Ouça aqui o episódio do podcast “A História do Dia” sobre as mudanças no Bloco de Esquerda.
https://observador.pt/programas/a-hist-ria-do-dia/saida-de-catarina-martins-muda-alguma-coisa-no-be/
O dia da despedida e o argumento político para chamar Mortágua
A novidade foi confirmada — ainda que não de forma oficial — meras horas depois de Catarina Martins se ter despedido dos aderentes, primeiro, por e-mail; e do país, depois, numa conferência de imprensa que durou poucos minutos.

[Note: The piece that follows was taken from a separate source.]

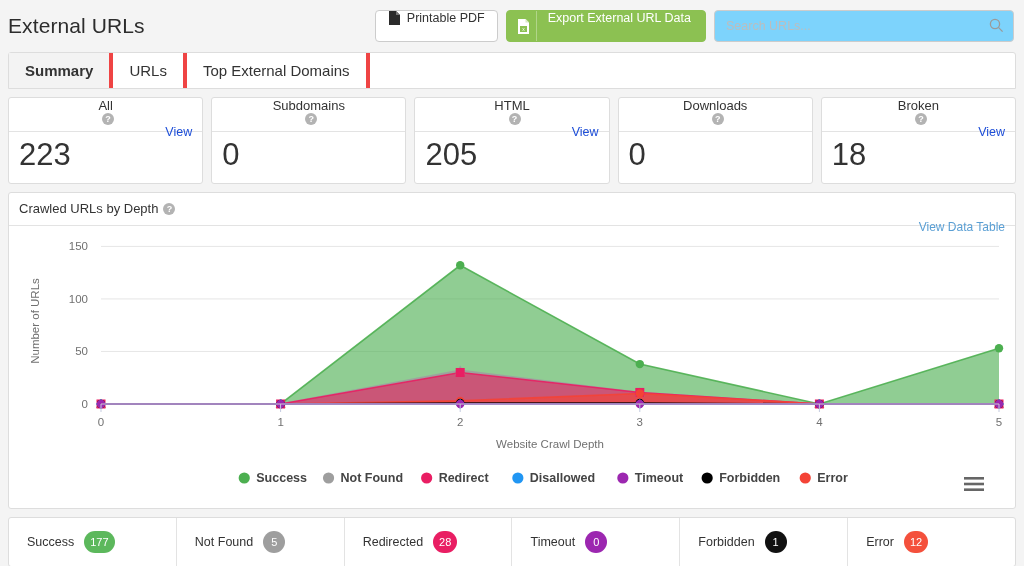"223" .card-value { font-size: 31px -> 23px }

Ainda os dirigentes começavam o desfile de reações espalhadas pelo Twitter e pelos jornais e começava a ganhar corpo a tese — já comentada nos últimos tempos — de que Mariana Mortágua seria a líder que se segue.

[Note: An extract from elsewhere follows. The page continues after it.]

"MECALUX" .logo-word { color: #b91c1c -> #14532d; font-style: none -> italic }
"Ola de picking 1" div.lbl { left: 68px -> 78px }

Os dirigentes ainda tentaram controlar a informação, recordando que este era o dia de despedida de Catarina Martins e que haveria tempo para falar de futuro — e tentando evitar críticas semelhantes às que se ouviram na transição de liderança da Iniciativa Liberal, em que os críticos internos do partido apontaram a saída de João Cotrim Figueiredo e, minutos depois, o anúncio de que Rui Rocha avançaria para a corrida como prova de que estaria a acontecer uma espécie de sucessão dinástica e combinada.
Mas esses esforços não duraram muito: com a informação de que Mariana Mortágua estará pronta para avançar, a despedida de Catarina Martins — que só sai, efetivamente, da liderança em maio, na convenção do partido — foi encurtada. Dos minutos em que falou aos jornalistas ficaram algumas conclusões: o orgulho na construção da geringonça, primeiro, e a ideia de que sai pelo próprio pé por reconhecer que o desgaste da maioria absoluta veio abrir um novo ciclo político, por outro.
No núcleo duro da direção, aponta-se para o argumento político como o principal catalisador da saída, assim como da necessidade de trazer um rosto novo (q.b.) para liderar o Bloco nesta nova fase. A tese é simples: o tempo é de instabilidade política, não há garantias de que este Governo (apesar de ter maioria absoluta) consiga levar o mandato até ao fim e o mais avisado é começar já a preparar a “renovação” do Bloco de Esquerda, deixando Mortágua aos comandos do partido.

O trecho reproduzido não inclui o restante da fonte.